Marc Olivier Baruch est à la barre depuis trois heures. Me Varaut, dans un geste d'impatience, regarde sa montre. Il s'emporte même contre Me Favreau qui, selon lui, « dénature la lecture d'un texte » sur les liens entre la préfecture régionale et l'intendant de police.
Il est un peu plus de 17 heures. Les avocats des parties civiles, tout comme Me Varaut, ont encore des questions à poser au témoin. Le président suspend l'audience quelques instants.
A la reprise, Me Zaoui souhaite interroger directement Maurice Papon qui ne s'est pas encore exprimé de la journée. Mais le président préfère que les avocats en terminent avec Marc Olivier Baruch.
« La défense n'interrogera pas longuement le témoin. Après 4 heures d'audition et prenant en compte la fatique de Maurice Papon, comme à chaque fois, je suis amené à réduire mes questions », raille Me Varaut. Il veut interpeler le témoin sur le fameux rapport d'expertise ordonné au tout début de la procédure par la prermier juge d'instrucion, un document annulé par la cour de cassation en 1987 mais qu'il a reversé au dossier de la chambre d'accusation sous la forme d'un opuscule qu'il a fait éditer.
L'occasion est trop belle pour les avocats des parties civiles. Ils s'insurgent, chacun leur tour, contre « cette manoeuvre ». Dans un débat qui échappe probablement aux jurés, le président, avec beaucoup de patience, explique que s'il est interdit de faire état de ce document, il n'a pas non plus les moyens d'empêcher quiconque d'enfreindre cette interdiction. Il prévient juste Me Varaut qu'il « encourt des poursuites ordonnales ».

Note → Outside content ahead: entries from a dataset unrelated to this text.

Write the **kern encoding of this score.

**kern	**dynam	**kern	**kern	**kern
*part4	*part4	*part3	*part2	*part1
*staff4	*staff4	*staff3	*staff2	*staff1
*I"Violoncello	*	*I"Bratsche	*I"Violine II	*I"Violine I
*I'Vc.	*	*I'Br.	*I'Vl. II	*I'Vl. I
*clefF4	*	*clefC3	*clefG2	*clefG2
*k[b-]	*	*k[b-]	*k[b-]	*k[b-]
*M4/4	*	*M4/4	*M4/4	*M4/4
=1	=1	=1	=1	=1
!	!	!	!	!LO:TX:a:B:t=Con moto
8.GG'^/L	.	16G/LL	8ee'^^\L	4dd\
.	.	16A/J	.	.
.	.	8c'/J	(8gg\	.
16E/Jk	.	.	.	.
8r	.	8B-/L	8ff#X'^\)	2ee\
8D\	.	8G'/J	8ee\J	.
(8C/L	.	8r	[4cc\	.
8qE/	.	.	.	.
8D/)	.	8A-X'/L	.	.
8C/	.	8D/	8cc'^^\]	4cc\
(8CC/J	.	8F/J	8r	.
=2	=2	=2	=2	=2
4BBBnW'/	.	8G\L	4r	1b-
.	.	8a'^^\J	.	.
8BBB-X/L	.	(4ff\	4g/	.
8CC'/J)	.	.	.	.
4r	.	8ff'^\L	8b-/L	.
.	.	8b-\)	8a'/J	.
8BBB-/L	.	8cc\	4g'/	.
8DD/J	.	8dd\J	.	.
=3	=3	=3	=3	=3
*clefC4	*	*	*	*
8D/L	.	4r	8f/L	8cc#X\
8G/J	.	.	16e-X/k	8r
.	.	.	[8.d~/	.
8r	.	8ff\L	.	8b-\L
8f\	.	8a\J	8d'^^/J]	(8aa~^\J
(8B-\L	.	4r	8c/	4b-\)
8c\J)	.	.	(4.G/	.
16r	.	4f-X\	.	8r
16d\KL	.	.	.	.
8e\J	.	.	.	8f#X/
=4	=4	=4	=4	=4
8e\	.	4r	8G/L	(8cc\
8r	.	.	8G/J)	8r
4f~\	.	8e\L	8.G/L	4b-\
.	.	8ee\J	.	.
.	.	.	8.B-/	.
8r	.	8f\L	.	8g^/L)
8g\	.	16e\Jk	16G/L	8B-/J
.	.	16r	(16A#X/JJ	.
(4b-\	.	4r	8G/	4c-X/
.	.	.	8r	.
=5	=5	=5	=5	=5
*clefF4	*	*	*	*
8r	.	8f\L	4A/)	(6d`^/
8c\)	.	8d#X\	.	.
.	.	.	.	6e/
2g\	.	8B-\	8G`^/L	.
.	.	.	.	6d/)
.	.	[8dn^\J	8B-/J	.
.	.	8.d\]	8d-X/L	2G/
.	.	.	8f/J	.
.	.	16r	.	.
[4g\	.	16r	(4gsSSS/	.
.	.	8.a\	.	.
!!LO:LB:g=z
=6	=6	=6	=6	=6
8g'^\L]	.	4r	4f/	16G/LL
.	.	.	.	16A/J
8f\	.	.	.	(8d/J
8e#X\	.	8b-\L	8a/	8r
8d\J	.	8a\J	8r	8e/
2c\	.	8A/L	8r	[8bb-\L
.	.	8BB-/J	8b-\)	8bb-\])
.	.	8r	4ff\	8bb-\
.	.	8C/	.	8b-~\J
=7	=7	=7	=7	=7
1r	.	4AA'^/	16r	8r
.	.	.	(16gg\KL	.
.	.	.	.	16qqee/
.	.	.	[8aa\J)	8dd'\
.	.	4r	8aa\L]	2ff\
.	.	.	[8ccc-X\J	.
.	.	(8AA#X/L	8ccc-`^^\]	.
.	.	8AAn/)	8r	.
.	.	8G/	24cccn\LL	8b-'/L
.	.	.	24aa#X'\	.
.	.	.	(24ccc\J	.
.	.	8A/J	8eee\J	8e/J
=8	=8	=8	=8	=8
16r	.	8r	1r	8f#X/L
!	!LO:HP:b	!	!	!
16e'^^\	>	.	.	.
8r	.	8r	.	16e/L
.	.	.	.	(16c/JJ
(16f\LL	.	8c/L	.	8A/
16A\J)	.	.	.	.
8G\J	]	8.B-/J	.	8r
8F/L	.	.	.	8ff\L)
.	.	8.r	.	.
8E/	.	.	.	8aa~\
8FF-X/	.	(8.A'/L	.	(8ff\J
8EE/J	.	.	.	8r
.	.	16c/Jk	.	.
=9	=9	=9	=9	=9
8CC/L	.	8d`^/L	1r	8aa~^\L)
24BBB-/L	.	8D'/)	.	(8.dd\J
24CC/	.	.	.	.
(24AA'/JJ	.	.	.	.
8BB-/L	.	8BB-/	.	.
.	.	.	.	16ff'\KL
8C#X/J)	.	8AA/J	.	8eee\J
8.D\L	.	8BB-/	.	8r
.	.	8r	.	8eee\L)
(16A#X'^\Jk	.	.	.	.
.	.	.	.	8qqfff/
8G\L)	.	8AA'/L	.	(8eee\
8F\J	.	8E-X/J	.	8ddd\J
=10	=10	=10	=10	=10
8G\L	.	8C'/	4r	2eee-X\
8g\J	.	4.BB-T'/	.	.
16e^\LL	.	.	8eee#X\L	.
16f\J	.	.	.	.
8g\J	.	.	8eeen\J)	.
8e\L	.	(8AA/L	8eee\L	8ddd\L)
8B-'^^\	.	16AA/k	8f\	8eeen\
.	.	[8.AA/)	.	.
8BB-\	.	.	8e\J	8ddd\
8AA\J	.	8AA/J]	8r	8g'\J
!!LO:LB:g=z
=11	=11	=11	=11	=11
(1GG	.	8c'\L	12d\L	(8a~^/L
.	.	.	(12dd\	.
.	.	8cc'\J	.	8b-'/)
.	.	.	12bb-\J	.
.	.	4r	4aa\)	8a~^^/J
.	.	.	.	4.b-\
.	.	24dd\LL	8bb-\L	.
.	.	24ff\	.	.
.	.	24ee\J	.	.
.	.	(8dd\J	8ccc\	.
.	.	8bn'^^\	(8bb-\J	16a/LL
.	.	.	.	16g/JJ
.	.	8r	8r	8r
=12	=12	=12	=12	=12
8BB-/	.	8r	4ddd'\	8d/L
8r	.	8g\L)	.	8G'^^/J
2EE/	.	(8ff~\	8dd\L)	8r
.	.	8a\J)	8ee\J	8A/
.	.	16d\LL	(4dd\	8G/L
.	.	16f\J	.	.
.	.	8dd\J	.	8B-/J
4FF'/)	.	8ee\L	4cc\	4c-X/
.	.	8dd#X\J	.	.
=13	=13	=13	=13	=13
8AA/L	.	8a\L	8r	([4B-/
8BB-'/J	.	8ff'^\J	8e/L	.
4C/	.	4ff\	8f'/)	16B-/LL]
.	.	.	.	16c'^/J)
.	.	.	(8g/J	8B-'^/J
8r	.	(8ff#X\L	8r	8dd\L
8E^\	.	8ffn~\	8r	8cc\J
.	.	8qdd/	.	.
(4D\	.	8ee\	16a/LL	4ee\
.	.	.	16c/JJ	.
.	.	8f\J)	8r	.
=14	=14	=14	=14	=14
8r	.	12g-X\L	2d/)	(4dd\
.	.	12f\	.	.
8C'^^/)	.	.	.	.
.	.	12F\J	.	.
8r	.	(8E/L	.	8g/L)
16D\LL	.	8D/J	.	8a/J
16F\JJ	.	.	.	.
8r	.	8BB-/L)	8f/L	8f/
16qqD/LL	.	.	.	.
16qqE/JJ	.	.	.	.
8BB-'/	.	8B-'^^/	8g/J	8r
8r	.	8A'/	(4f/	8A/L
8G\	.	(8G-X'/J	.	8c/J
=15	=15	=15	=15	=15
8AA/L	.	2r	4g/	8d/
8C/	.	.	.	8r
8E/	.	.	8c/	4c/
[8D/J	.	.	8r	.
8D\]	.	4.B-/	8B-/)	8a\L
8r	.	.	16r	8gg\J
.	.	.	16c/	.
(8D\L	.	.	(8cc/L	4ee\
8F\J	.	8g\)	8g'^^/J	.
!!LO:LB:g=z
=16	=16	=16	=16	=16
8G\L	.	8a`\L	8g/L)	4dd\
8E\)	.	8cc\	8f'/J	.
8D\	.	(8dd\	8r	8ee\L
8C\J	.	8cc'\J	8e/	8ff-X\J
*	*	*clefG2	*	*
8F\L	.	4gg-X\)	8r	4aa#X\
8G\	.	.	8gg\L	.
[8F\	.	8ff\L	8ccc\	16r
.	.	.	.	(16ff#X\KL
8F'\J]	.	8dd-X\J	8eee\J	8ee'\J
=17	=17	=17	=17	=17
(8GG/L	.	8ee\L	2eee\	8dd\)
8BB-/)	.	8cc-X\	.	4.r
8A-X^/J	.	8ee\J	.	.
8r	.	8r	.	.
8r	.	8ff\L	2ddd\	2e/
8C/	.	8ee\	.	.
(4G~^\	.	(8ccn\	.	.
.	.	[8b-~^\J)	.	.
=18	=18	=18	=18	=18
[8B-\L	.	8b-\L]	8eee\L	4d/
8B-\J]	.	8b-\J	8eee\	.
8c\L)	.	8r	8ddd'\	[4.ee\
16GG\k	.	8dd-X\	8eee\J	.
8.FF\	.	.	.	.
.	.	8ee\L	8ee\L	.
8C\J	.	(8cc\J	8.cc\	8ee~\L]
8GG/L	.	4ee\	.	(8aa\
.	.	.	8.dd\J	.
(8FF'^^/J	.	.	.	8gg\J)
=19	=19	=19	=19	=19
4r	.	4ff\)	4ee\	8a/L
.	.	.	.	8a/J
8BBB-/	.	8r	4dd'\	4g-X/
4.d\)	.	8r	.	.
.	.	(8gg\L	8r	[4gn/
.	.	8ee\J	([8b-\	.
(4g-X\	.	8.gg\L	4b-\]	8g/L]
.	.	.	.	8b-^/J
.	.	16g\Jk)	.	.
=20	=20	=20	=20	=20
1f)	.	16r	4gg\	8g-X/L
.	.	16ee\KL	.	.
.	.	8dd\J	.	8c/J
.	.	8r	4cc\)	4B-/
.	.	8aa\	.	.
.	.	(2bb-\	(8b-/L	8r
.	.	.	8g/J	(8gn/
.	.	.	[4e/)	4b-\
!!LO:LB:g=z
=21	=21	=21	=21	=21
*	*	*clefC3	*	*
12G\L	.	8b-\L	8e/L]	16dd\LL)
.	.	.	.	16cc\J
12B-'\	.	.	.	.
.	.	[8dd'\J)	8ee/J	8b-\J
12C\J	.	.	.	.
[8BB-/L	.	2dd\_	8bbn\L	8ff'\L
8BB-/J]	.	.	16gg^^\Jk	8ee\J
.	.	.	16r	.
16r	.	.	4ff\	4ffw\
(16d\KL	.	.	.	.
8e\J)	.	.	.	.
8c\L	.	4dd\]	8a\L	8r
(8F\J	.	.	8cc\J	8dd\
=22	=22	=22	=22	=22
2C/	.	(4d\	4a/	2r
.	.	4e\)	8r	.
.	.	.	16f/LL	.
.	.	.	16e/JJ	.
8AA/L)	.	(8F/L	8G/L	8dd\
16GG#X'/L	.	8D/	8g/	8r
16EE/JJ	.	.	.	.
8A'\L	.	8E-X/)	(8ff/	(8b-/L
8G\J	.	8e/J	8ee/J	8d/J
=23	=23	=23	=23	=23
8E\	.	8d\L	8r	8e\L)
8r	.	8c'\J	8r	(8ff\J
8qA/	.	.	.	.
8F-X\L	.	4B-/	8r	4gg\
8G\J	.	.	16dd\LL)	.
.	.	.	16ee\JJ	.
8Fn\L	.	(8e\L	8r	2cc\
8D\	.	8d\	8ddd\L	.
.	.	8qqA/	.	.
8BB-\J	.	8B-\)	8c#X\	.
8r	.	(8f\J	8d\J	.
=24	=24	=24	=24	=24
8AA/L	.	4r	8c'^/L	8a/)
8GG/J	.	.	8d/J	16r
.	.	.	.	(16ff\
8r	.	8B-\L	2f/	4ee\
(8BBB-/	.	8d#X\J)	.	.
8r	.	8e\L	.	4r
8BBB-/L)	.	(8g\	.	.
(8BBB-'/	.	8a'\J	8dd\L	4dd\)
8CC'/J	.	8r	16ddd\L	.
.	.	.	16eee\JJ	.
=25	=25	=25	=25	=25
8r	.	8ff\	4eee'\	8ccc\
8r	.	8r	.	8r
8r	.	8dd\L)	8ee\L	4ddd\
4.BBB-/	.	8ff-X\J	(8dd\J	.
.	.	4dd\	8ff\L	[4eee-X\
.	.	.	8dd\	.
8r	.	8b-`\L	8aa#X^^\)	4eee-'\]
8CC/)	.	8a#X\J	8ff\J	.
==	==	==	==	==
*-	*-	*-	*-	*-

« La défense est un devoir sacré qui l'emporte sur mes risques personnels » brave Me Varaut. M. Baruch attend patiemment qu'on s'intéresse de nouveau à lui. Lorsque Me Varaut critique sa méthodologie, il se défend avec virulence : « L'archive est le témoin numéro Un de l'activité administrative... J'ai le sentiment d'avoir décrit une réalité ».
De fait, Maurice Papon qui, en cette fin d 'audience, prend la parole pour l'unique fois de la journée, admet : « Dans l'ensemble, j'ai reconnu la réalité de ce que j'ai vécu, avec des nuances. J'ai surtout apprécié la part qu'il fait aux circonstances, à l'environnement, aux accidents (avec l'Occupant). Loin d'obéir à l'esprit de géométrie, il obéit dans son livre à l'esprit de finesse ».
Avec l'assurance qui confine parfois à l'arrogance, l'accusé donne surtout son point de vue sur le poste de secrétaire général qu'il occupait à Bordeaux : « Il n'est pas que la femme de ménage de la préfecture. Il est, d'après les textes, le chef des bureaux de la préfecture, le responsable de la bureaucratie et donc du travail des cinq divisions administratives. En plus il est sous préfet de l'arrondissement de Bordeaux ». Il est plus de 19 heures. Le président n'a pas eu le temps d'interroger Maurice Papon sur ses rsponsabilités à la préfecture de Bordeaux.
L'audience doit reprendre à 13 h 30.